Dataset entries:
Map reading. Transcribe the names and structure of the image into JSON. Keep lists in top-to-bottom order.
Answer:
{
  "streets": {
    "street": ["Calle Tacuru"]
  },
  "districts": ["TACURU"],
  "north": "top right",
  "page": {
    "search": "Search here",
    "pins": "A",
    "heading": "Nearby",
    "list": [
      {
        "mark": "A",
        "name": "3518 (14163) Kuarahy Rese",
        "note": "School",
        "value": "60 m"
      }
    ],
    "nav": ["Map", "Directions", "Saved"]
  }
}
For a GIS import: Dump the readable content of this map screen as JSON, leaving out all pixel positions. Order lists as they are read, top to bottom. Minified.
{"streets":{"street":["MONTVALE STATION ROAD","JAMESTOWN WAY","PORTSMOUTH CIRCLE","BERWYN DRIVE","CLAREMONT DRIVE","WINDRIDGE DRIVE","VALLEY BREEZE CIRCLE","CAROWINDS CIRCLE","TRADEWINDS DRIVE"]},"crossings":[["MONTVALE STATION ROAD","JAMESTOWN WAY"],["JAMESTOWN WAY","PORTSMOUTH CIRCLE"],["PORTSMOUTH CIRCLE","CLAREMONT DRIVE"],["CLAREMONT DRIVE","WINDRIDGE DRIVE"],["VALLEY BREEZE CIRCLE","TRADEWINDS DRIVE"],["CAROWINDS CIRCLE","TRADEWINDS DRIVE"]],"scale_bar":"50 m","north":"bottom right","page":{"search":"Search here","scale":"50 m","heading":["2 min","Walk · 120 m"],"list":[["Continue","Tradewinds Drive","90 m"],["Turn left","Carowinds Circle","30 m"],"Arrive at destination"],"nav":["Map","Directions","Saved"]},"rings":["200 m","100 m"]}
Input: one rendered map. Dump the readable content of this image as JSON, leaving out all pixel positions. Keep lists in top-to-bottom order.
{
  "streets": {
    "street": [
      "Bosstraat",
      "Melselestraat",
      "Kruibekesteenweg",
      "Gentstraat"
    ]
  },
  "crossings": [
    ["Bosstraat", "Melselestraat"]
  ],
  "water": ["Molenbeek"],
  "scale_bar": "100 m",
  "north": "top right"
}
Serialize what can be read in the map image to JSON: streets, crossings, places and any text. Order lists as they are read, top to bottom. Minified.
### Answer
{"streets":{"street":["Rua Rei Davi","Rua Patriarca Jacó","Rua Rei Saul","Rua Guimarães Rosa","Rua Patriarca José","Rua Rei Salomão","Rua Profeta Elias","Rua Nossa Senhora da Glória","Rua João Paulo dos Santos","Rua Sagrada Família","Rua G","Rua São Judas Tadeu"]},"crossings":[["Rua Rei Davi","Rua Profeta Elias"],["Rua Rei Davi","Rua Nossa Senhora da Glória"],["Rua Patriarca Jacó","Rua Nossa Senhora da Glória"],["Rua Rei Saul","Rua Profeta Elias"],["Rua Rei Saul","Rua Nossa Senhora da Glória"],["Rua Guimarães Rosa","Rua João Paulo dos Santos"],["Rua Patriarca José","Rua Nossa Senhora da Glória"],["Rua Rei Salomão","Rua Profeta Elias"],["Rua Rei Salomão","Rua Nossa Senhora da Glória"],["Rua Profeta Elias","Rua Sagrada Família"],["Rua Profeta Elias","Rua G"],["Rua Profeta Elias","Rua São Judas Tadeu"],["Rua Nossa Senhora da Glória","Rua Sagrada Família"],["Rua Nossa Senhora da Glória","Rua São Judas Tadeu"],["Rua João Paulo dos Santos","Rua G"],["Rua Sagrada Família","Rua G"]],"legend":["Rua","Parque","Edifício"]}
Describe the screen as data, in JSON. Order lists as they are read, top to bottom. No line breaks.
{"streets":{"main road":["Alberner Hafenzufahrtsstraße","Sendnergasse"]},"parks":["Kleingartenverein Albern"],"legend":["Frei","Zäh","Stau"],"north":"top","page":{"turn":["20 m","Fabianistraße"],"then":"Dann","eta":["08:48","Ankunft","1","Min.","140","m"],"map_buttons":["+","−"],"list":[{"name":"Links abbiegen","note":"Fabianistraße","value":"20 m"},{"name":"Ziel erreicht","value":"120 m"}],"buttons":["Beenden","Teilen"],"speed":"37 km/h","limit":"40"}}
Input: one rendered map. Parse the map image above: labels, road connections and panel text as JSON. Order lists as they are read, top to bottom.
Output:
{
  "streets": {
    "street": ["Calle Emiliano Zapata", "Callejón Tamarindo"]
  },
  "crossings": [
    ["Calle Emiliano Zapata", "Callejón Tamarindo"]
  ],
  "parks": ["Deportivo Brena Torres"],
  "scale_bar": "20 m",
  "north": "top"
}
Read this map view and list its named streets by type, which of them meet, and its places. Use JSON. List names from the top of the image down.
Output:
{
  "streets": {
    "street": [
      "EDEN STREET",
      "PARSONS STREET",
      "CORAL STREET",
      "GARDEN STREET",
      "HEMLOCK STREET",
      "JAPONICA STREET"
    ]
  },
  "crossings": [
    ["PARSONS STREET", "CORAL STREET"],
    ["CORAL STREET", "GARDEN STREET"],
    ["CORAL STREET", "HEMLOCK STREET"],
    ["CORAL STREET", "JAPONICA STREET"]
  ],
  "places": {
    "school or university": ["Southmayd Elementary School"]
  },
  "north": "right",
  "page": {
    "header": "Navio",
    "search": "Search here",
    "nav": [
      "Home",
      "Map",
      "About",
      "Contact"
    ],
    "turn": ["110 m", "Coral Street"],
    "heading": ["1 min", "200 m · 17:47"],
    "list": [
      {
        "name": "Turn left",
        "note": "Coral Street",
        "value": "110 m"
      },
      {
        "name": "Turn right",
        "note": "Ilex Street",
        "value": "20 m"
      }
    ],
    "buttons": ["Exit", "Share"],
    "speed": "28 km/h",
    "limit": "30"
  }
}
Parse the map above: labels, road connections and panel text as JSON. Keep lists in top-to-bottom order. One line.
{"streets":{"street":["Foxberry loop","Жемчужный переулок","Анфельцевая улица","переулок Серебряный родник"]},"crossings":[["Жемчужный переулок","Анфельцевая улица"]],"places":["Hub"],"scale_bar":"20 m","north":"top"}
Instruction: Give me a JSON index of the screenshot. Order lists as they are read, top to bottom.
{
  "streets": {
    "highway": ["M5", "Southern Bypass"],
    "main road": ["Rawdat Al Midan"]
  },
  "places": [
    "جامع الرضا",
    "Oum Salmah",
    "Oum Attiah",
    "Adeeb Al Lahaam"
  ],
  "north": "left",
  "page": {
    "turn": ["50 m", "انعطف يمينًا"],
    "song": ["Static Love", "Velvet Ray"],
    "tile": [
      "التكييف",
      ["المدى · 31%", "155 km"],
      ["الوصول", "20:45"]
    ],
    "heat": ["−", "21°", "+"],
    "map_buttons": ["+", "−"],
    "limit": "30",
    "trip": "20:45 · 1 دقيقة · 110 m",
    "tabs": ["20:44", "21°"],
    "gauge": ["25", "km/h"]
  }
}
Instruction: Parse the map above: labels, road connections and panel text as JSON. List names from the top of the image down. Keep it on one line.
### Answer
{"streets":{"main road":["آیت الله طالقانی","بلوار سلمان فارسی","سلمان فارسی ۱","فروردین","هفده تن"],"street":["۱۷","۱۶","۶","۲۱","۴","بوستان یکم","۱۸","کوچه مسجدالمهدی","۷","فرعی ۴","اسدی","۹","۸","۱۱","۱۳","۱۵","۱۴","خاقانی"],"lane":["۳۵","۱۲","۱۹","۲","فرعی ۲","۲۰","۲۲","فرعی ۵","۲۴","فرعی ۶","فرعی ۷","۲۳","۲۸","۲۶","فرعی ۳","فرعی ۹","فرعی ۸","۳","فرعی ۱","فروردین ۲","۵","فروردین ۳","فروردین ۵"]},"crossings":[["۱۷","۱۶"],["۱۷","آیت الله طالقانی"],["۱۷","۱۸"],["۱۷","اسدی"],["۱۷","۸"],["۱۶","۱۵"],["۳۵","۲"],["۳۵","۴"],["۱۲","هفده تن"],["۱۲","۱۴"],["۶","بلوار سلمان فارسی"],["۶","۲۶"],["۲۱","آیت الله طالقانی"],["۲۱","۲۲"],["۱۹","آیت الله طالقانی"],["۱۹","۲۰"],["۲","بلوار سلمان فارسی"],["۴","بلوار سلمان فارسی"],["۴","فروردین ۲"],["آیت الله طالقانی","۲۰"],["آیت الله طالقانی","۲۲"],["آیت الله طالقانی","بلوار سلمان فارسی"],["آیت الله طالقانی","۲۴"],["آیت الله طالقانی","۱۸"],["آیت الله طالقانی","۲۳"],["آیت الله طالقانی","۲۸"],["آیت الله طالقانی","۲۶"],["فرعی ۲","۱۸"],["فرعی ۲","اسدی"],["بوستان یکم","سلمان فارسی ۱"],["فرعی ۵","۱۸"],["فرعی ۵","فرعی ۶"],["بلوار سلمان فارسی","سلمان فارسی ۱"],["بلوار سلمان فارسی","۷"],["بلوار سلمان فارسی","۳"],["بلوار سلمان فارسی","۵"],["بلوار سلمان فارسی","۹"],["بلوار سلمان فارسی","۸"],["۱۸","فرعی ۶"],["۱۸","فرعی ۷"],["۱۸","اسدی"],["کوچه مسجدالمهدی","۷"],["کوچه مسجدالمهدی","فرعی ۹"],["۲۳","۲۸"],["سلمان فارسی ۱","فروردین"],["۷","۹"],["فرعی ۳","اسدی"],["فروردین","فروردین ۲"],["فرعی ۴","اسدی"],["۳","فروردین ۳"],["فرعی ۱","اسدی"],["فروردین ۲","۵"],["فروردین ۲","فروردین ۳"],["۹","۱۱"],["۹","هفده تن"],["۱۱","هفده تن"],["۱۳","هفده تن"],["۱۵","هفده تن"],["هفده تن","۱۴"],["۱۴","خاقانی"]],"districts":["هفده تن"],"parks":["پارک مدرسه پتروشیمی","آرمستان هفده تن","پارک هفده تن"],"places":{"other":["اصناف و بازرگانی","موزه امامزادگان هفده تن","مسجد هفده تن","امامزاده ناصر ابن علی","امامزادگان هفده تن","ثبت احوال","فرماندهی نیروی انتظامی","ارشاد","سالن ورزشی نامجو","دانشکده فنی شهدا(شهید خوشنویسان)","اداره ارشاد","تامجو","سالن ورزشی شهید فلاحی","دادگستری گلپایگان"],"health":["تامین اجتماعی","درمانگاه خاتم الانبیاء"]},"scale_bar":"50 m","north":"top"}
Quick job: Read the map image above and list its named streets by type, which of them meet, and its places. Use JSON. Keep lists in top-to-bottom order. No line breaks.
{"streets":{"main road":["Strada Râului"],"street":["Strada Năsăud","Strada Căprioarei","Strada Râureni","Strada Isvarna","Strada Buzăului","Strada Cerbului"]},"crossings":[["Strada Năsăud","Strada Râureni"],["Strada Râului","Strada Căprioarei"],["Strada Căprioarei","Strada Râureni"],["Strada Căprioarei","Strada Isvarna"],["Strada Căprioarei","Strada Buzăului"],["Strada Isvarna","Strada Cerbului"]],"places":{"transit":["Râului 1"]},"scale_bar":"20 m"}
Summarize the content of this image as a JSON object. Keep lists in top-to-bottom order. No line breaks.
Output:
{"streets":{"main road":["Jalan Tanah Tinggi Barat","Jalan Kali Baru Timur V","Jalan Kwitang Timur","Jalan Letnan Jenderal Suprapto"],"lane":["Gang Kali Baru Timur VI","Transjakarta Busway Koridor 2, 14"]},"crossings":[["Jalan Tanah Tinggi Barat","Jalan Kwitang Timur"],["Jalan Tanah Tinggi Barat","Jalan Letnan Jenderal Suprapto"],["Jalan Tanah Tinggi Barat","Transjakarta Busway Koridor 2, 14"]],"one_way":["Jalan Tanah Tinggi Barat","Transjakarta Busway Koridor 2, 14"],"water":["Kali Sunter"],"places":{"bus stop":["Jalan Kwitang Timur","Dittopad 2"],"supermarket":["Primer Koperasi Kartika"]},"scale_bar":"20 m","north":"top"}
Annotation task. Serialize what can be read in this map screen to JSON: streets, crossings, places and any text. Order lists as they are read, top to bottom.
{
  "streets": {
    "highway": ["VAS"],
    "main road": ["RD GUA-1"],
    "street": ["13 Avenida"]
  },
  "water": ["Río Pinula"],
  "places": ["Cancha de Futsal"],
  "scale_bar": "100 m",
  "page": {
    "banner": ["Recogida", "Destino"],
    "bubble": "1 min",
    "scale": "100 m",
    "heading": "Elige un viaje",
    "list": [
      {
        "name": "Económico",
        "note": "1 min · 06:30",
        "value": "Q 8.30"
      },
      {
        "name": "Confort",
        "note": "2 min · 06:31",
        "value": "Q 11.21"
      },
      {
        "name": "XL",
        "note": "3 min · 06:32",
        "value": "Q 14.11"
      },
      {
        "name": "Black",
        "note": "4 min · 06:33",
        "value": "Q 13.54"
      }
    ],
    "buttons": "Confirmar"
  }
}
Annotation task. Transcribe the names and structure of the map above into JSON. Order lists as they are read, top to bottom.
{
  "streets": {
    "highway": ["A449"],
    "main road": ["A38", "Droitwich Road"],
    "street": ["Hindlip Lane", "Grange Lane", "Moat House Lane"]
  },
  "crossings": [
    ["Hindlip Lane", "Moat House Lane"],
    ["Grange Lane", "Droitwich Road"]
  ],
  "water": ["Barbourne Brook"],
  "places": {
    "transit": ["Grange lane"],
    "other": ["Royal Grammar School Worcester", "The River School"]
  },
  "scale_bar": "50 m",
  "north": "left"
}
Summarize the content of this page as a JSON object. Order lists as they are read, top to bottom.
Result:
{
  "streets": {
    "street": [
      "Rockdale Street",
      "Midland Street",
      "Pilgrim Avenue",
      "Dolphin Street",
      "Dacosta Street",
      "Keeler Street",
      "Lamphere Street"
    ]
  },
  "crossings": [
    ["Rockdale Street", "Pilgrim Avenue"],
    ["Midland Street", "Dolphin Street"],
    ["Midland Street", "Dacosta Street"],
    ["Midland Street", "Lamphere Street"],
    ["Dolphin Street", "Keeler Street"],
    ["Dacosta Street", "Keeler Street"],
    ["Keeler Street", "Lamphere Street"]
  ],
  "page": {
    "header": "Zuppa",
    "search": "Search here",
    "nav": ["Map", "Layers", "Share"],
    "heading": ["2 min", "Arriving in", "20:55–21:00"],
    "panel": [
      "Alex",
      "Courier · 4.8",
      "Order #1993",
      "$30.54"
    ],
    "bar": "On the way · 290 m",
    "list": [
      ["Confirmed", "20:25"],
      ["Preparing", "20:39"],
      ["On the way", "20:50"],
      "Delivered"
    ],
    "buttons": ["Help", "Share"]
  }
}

Problem to solve ->
Search the entries for the word "Summarize". Copy every line where it occurs.

Answer below ->
Summarize the content of this image as a JSON object. Keep lists in top-to-bottom order. No line breaks.
Summarize the content of this page as a JSON object. Order lists as they are read, top to bottom.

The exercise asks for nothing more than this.